NVlabs / FoundationPose

[CVPR 2024 Highlight] FoundationPose: Unified 6D Pose Estimation and Tracking of Novel Objects
https://nvlabs.github.io/FoundationPose/
Other
1.34k stars 173 forks source link

I'm getting errors for "build_all[dot]sh" and "run_demo[dot]py" with ubuntu 22 in wsl 2 on windows 10. Please point me in the right direction. #208

Closed ahiyantra closed 2 weeks ago

ahiyantra commented 1 month ago

I was unable to make the officially prepared docker image run on my device, so i followed the recommended steps to prepare my own docker image but i still continue to get errors. The output for "nvidia-smi" is included near the end of the copy-pasted terminal messages for reference, which are linked as a github gist. Please help me figure out how i can solve these problems.

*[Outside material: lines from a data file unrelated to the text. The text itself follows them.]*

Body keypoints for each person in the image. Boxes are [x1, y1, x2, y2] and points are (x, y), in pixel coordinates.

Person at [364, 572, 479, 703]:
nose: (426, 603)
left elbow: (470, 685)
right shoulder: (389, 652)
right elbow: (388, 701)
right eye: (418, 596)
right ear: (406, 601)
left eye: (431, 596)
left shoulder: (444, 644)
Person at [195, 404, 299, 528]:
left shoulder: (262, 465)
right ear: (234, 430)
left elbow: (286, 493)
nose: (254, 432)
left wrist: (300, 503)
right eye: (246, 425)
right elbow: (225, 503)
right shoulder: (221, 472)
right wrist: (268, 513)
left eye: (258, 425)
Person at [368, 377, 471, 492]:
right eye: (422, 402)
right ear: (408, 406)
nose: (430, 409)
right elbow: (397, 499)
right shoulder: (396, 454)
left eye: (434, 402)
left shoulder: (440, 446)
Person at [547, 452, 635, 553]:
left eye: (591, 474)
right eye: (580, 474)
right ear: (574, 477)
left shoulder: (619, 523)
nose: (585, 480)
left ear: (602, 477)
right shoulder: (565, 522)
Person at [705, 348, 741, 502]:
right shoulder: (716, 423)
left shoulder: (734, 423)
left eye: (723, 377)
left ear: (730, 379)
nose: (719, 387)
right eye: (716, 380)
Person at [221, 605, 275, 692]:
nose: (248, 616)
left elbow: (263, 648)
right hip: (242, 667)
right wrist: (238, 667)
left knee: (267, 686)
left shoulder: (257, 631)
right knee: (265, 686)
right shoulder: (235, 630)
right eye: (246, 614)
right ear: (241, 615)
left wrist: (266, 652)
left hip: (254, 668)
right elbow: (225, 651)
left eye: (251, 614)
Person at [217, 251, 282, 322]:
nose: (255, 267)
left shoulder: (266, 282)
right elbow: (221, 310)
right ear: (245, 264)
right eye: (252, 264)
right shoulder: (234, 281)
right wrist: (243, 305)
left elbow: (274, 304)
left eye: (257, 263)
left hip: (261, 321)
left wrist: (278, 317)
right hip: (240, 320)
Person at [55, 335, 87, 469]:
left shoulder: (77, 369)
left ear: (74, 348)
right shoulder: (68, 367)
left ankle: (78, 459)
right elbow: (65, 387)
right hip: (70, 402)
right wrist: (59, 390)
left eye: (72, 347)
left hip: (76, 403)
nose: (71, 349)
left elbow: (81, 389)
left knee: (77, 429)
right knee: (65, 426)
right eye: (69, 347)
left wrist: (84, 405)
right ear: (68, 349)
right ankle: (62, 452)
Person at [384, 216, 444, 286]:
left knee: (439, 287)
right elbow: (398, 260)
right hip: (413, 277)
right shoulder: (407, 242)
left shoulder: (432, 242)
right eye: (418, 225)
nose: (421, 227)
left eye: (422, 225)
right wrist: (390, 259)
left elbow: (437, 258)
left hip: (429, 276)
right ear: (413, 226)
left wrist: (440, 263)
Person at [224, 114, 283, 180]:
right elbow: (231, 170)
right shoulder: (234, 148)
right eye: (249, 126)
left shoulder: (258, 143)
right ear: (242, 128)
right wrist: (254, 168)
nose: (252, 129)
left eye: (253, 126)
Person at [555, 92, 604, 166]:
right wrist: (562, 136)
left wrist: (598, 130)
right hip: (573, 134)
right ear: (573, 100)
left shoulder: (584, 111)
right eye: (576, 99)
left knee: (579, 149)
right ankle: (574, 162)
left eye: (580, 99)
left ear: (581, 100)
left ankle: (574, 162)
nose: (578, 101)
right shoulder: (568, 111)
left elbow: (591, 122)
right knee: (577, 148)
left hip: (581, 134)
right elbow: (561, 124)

github gist with terminal messages

ahiyantra commented 4 weeks ago

I was able to get rid of the error for "build-all[dot]sh", which was caused by failures during building of "kaolin" by commenting out the corresponding lines because i don't plan to use the model-free setup. The solution was in a resolved issue linked below.

the context

ahiyantra commented 3 weeks ago

It seems that the docker config file creates an image with python version 3.8, which results in quite a few errors because many libraries in the requirements text file need python version 3.9, so changing the docker config file accordingly before creating an image can reduce the number of errors drastically for "run_demo[dot]py"!

the context

ahiyantra commented 3 weeks ago

I face an error for "nvdiffrast" that was resolved by shifting to where this library is located & rebuilding it separately but a different error for "nonetype"/"mycpp" followed soon.

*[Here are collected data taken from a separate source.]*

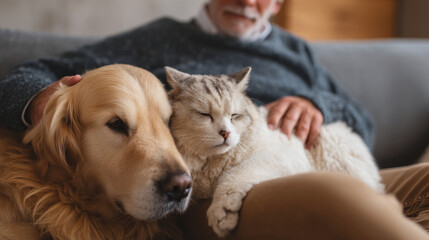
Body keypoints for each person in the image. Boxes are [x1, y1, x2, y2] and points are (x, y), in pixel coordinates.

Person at [0, 0, 428, 238]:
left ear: (278, 3)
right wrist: (43, 101)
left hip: (321, 160)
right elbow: (26, 75)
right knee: (339, 199)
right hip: (233, 184)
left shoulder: (298, 52)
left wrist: (318, 105)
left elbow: (363, 122)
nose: (245, 0)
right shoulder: (157, 40)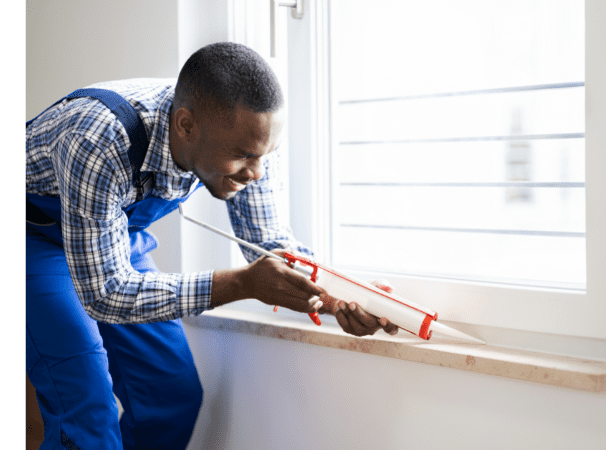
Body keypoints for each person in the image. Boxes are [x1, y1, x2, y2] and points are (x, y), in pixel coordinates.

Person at [25, 42, 397, 450]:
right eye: (243, 156)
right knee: (85, 408)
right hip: (28, 238)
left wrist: (341, 295)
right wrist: (241, 284)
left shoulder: (238, 130)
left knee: (170, 396)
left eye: (265, 156)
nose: (256, 172)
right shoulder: (98, 137)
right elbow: (106, 294)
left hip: (112, 235)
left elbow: (269, 246)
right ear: (185, 126)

ahiyantra commented 3 weeks ago

I was able to make the first python demo script run without errors by executing the same bash commands as my previous attempt in a slightly different order with some repetition (solution for nonetype/mycpp issue with "build_all_conda[dot]sh", followed by solution for the nvdiffrast issue, followed by solution for the nonetype/mycpp issue with "build_all[dot]sh") after setting the values for system variables of NINJA_JOBS & MAKEFLAGS to "1" & "-j1" respectively. The second python demo script still seems to have an error. It stops suddenly with a tensor/array of numbers with decimals.

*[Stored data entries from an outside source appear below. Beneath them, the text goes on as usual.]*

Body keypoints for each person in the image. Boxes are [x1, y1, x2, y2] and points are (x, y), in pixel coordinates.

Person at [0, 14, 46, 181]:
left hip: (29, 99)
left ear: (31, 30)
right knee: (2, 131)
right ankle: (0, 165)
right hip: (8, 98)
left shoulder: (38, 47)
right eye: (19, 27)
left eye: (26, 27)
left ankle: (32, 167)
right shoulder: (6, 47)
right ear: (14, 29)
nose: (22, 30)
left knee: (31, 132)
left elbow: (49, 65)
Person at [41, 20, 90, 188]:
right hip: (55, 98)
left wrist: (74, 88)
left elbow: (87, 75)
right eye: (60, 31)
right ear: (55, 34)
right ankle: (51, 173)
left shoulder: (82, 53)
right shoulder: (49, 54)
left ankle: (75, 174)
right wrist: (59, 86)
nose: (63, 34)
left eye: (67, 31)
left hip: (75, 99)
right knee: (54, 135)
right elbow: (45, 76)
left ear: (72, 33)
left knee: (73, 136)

ahiyantra commented 3 weeks ago

I found a solution after analyzing the code. The "cv2.waitKey()" function waits for a key press for a specified amount of time in milliseconds. In the second python demo script, a duration of 1 millisecond is specified for it. If a key isn't pressed within this time, the function continues execution & as a duration of 1 millisecond is very short, the window closes almost immediately after showing the single image. To keep the window open until the user manually closes it, we should replace "1" with "0". The duration of 1 millisecond is typically used for video stream processing to allow for a smooth display while still being responsive. The duration of 0 millisecond is used like a proxy, allowing a single image to be shown without the window closing abruptly.

ahiyantra commented 3 weeks ago

There was an error that says "ninja: build stopped: subcommand failed". It was resolved by installing a suitable version of the cudnn package compatible with the cuda driver. Still, although there are no errors, the second demo doesn't work as intended. The bounding box & the pose axes aren't being visualized properly. Is it perhaps because there are too many bottles in the image provided to the model? Would only one bottle be detected properly?

ahiyantra commented 2 weeks ago

It seems that this implementation of this model is meant for detecting only one object at a time in a provided image, so other methods are needed to detect multiple objects in a provided image before the list of detected objects is passed to this implementation of this model in order for them to be processed one at a time. Finally, if a demo script crashes upon running for the first time, then sometimes, it can be made to work by running it again once. Beyond that, there are no more errors now.